The answer must consist of every line below containing "camera".

DATA RECORDS:
┏━━

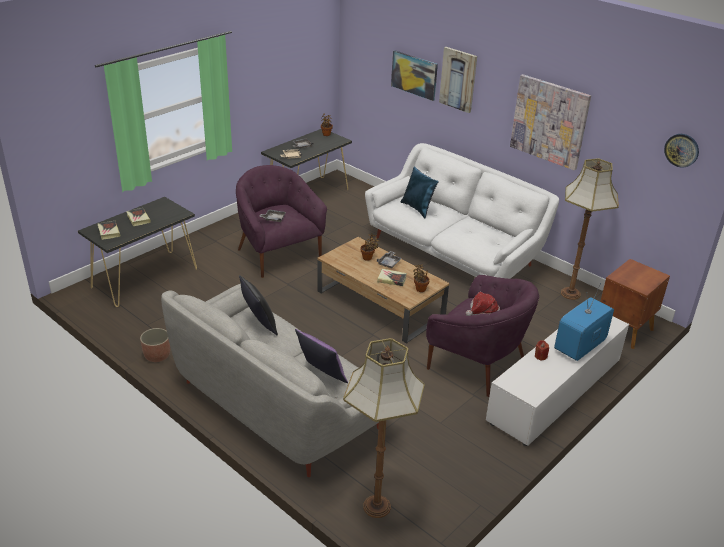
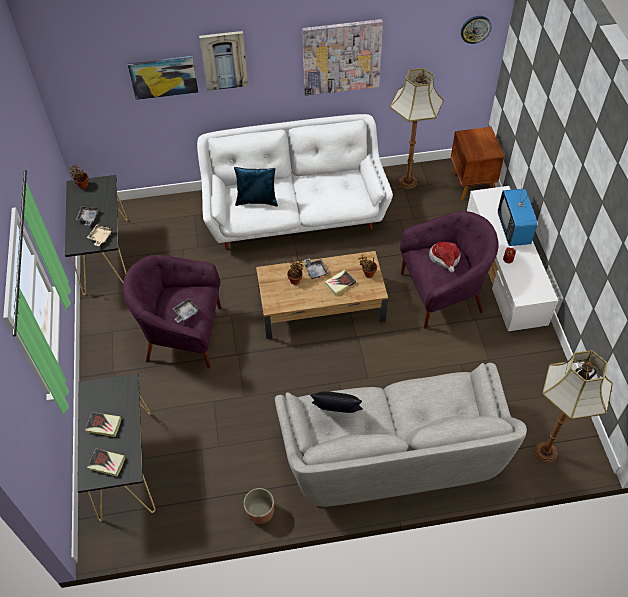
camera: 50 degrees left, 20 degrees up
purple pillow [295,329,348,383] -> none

┗━━
┏━━

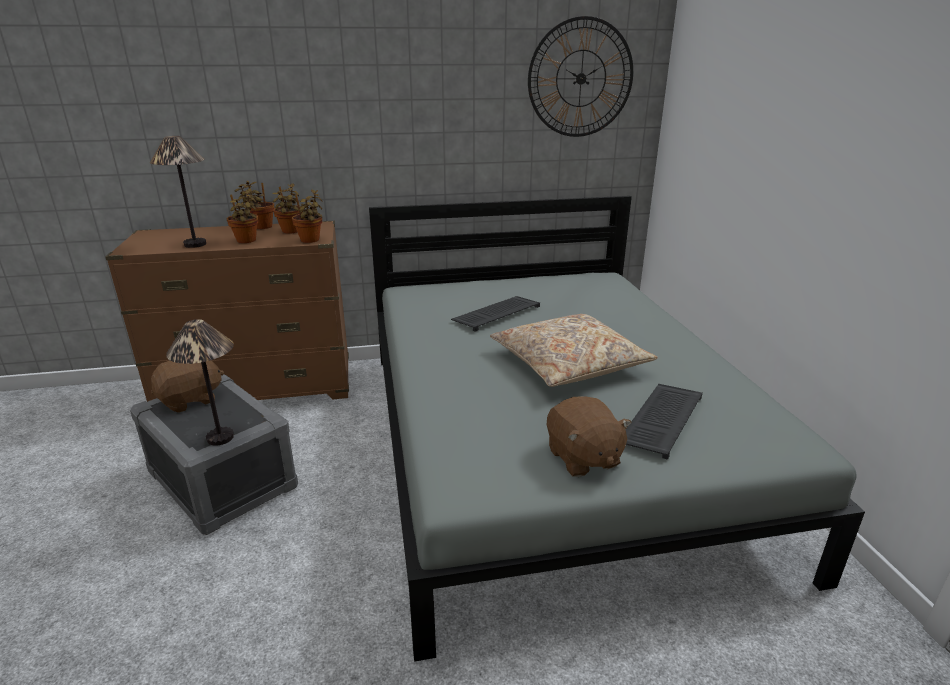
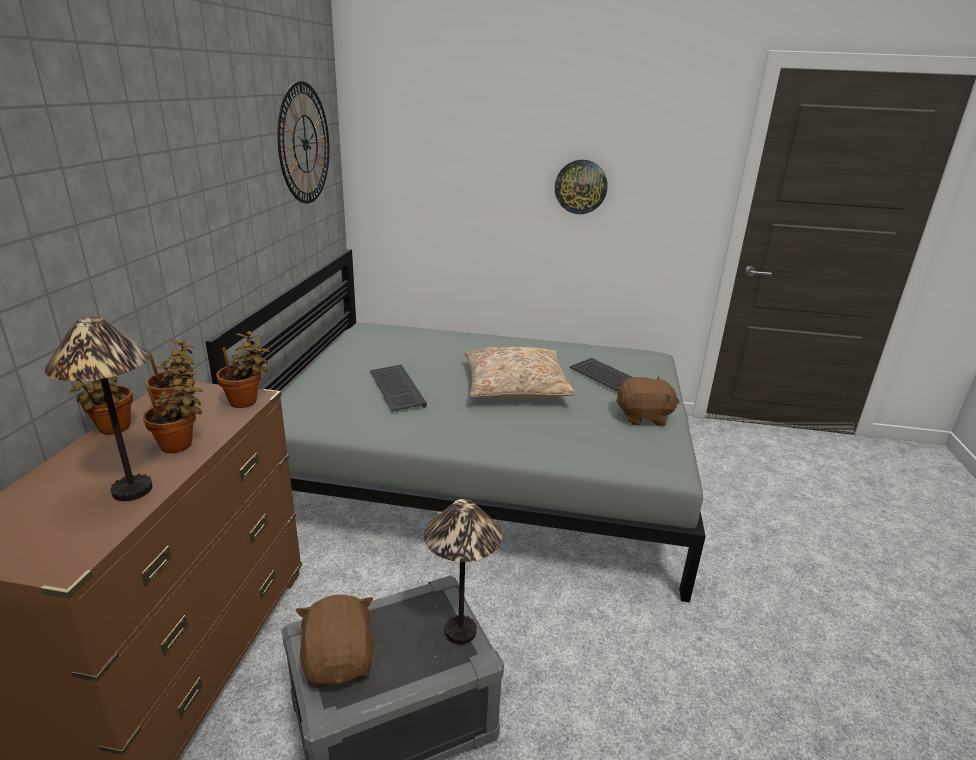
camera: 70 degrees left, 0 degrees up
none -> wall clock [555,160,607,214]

┗━━

RESPONSE TO THE TASK:
camera: 50 degrees left, 20 degrees up
camera: 70 degrees left, 0 degrees up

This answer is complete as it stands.